The closer we get, the more we feel the sublime.
True comprehension—the direct apprehension of the infinite—belongs to a sentience capable of what might be called an onto-epistemology of the All. This would be a knowing appropriate to an unshattered world, where being and knowledge interpenetrate without division. Such is not for us. We are situated, perspectival beings, which means we possess neither this way of knowing nor this way of being. As the children of fragmentation, our knowledge reflects our condition.
Yet something remarkable emerges when we consider the nature of that primordial light more carefully. Some modern physicists, working from entirely different premises, believe that information-cum-relations are not a mere abstract category but a fundamental feature of physical reality. A few have proposed comprehensive theories suggesting that all possible transformations—the very laws governing what can and cannot occur—emerge from relational and informational properties. These thinkers have found that universal principles of computation and explanation underlie all knowledge, that finite structures can grasp truths of unlimited scope, and that the growth of understanding is potentially endless, but still limited.
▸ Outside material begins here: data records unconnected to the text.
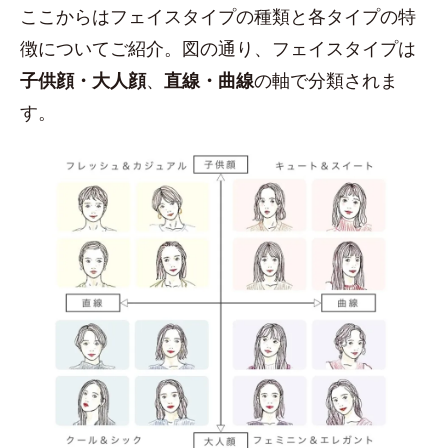
ここからはフェイスタイプの種類と各タイプの特
徴についてご紹介。図の通り、フェイスタイプは
子供顔・大人顔
、
直線・曲線
の軸で分類されま
す。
What these investigations reveal, perhaps unknowingly, is something the sages already understood: the informational-relational properties of existence compose reality at its most fundamental level. Before there was matter or energy, space or time, there was the relational and informational, i.e., the capacity for one thing to be about another, and for patterns to give rise to patterns.
This understanding does not afford us a view from nowhere, but it does offer a conceptual reconciliation medium for the apparent polarity between mental and physical, subjective and objective. Categories that seem so fundamental to our fragmented experience are not ultimate or original. They are artifacts of the shattering. Ain Soph Aur’s radiance—being purely informational and relational—precedes such divisions. That radiant light of information and relations is neither mental nor physical because it is the ground from which both of these properties arise. It is neither subjective nor objective, because these properties make subjects and objects possible in the first place.
Non-duality, then, is not achieved through a negation-sublation process that somehow fuses opposites while preserving their opposition. It requires instead a kind of reverse dialectic—a recognition that these purported polarities betray something more primordial. The unity of opposites exists not as an achievement but as an original condition. Mental properties and physical properties alike originate from this light, this informational-relational radiance that precedes and transcends the categories of the shattered world.
We gather shards. We repair.
This is our sacred and scientific work. But in knowing the fragments, we remember: they are parts of something that was once undivided, just as we are.